> _Task to carry out_:
Here are the records. Write out exactly the lines between the one holding "denn es macht" and the one holding "folgendes Angebot. Wer", inclusive.

> _Task input_:
------------------------------------------------------------------------
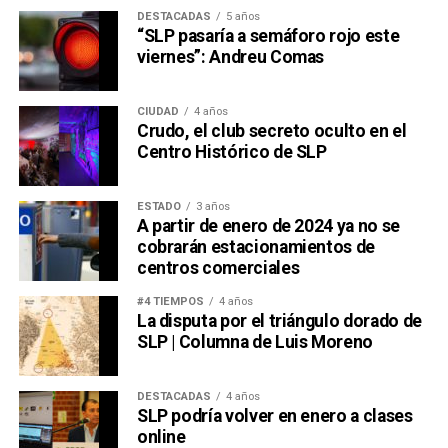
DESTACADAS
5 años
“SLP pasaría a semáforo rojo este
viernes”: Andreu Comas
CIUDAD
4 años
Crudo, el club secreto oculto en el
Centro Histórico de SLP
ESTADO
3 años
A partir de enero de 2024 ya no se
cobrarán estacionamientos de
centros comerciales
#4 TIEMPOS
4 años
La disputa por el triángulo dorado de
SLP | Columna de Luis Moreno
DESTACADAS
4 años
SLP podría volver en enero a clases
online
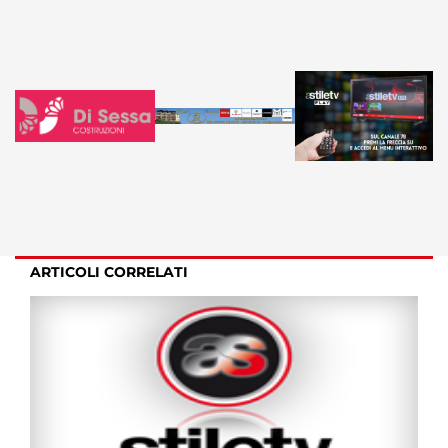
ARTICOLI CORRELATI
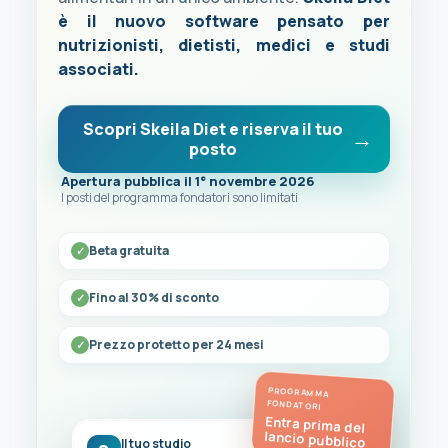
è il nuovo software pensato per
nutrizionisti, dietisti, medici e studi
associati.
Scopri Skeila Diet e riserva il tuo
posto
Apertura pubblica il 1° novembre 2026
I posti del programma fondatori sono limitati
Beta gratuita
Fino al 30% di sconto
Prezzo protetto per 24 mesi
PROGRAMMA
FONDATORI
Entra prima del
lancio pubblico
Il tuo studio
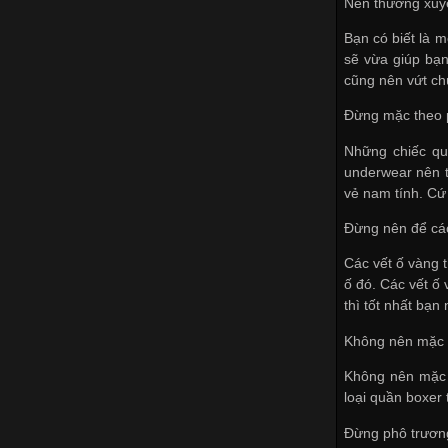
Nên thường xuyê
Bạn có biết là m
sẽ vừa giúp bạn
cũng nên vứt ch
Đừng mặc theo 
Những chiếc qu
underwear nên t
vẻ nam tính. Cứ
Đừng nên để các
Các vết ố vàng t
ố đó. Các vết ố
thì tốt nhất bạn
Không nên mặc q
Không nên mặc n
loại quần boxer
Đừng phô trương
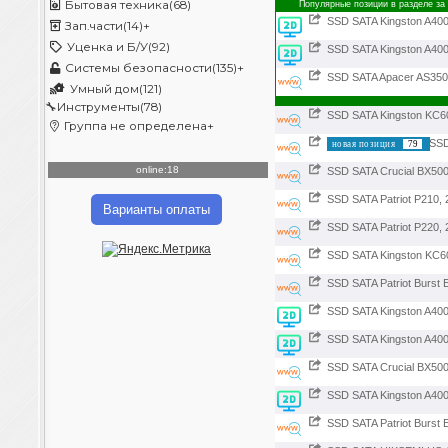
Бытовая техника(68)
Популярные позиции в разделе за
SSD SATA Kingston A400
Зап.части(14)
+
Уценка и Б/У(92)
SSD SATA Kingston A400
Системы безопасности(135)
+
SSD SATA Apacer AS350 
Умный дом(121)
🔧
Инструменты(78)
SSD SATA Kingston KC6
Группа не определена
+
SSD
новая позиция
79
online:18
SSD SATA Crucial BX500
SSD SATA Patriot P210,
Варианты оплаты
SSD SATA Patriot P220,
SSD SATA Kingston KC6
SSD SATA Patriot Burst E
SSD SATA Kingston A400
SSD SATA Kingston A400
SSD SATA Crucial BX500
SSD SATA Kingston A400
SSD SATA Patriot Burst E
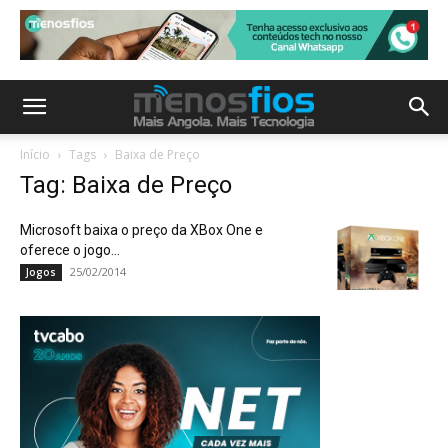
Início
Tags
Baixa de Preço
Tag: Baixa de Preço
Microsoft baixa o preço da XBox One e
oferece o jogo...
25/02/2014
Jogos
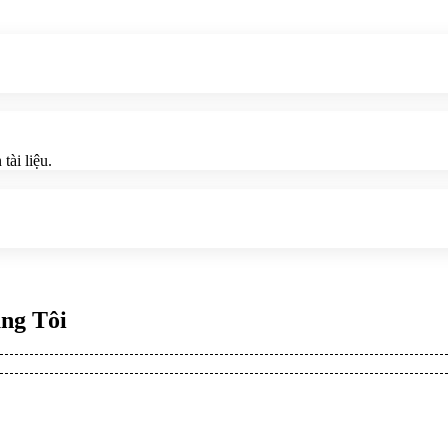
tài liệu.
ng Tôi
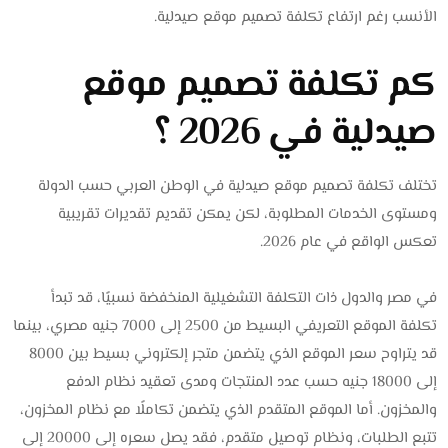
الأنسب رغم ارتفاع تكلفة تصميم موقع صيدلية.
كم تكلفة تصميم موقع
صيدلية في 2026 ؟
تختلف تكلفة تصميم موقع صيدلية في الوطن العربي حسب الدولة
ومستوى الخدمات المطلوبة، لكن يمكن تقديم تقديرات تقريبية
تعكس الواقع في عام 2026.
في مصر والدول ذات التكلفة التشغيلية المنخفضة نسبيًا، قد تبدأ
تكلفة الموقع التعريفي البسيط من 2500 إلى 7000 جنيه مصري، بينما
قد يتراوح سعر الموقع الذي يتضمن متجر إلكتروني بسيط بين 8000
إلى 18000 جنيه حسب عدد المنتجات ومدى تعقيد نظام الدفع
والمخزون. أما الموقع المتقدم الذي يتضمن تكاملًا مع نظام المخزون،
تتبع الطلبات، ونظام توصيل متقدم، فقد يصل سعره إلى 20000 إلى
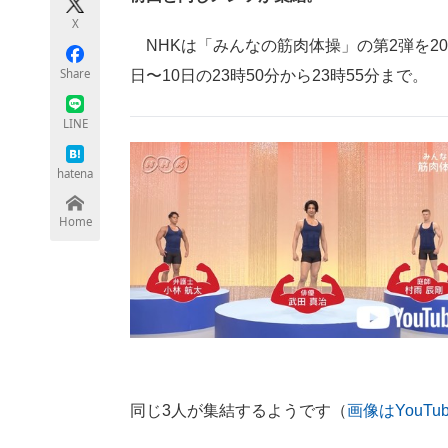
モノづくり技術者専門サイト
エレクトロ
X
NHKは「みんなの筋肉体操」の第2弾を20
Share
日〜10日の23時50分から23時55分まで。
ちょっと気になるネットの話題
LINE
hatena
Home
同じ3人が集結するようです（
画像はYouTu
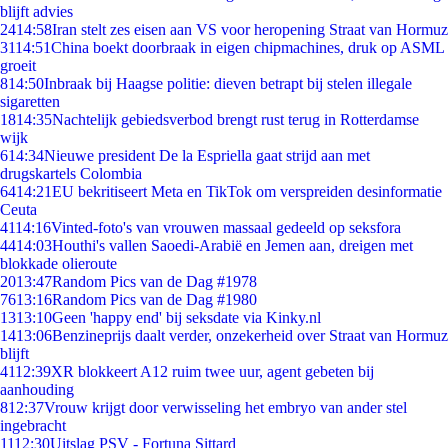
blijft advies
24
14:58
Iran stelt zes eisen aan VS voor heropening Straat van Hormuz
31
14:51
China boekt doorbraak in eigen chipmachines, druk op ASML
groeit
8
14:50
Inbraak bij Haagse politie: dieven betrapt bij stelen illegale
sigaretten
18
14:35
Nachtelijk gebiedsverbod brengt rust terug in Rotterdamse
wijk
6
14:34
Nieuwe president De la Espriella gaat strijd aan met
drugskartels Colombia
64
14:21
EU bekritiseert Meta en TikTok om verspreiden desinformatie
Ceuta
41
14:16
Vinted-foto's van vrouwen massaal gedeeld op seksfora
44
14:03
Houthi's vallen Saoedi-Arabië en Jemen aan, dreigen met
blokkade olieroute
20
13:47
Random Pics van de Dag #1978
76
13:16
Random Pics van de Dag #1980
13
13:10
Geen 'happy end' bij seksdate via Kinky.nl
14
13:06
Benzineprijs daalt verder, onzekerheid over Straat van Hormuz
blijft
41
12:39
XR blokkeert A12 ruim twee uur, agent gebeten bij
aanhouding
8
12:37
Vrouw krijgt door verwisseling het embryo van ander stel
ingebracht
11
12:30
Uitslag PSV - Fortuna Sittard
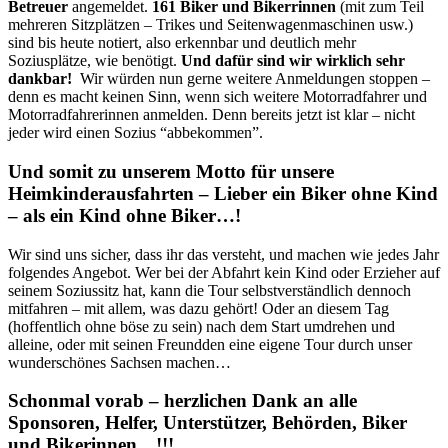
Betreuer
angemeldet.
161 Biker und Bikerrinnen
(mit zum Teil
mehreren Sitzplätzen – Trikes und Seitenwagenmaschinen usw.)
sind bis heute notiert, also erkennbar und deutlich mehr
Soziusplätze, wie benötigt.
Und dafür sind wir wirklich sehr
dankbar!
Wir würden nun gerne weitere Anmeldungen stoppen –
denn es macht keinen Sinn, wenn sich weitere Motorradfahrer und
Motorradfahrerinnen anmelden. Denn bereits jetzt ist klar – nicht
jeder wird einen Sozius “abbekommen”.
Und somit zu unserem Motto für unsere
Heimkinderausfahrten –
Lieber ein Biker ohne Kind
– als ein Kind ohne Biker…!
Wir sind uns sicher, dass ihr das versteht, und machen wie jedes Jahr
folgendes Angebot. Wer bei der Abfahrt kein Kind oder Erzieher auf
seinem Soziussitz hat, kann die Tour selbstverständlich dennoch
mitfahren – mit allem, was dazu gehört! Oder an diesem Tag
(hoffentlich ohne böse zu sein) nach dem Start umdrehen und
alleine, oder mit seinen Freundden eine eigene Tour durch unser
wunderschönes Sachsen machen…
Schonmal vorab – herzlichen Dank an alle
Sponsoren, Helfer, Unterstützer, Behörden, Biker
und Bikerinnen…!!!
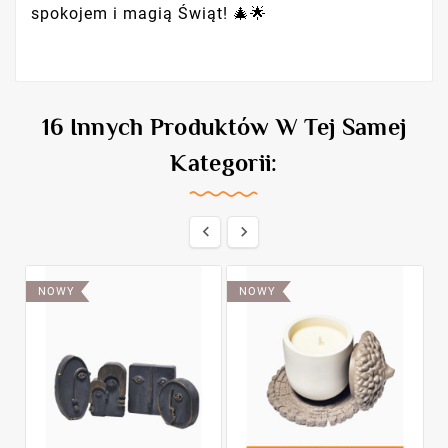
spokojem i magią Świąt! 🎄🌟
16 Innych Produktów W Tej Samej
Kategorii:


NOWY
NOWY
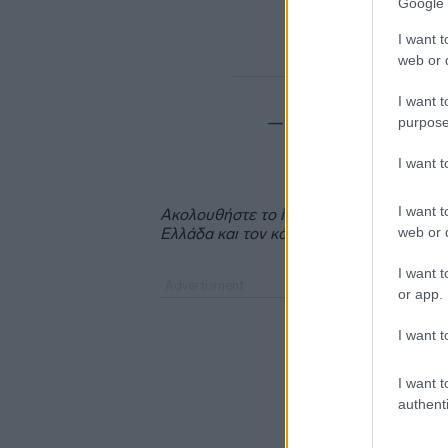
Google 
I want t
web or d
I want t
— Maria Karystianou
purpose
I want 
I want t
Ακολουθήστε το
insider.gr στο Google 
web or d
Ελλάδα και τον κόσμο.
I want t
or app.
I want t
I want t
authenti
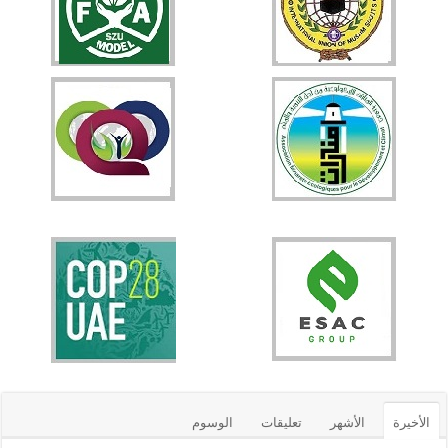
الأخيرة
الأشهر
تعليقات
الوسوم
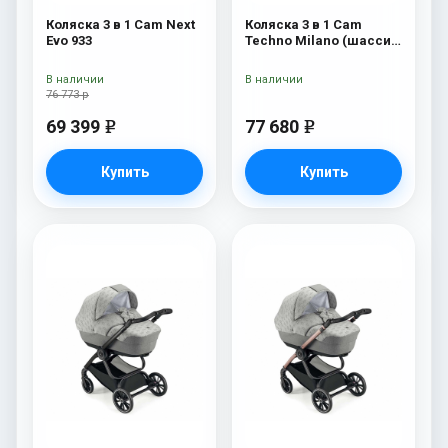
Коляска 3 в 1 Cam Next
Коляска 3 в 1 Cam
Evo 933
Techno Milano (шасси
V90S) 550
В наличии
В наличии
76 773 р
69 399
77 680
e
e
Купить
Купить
------------------------------------------------------------------------
> _Solution for this exercise_:
denn es macht keinen Sinn, wenn sich weitere Motorradfahrer und
Motorradfahrerinnen anmelden. Denn bereits jetzt ist klar – nicht
jeder wird einen Sozius “abbekommen”.
Und somit zu unserem Motto für unsere
Heimkinderausfahrten –
Lieber ein Biker ohne Kind
– als ein Kind ohne Biker…!
Wir sind uns sicher, dass ihr das versteht, und machen wie jedes Jahr
folgendes Angebot. Wer bei der Abfahrt kein Kind oder Erzieher auf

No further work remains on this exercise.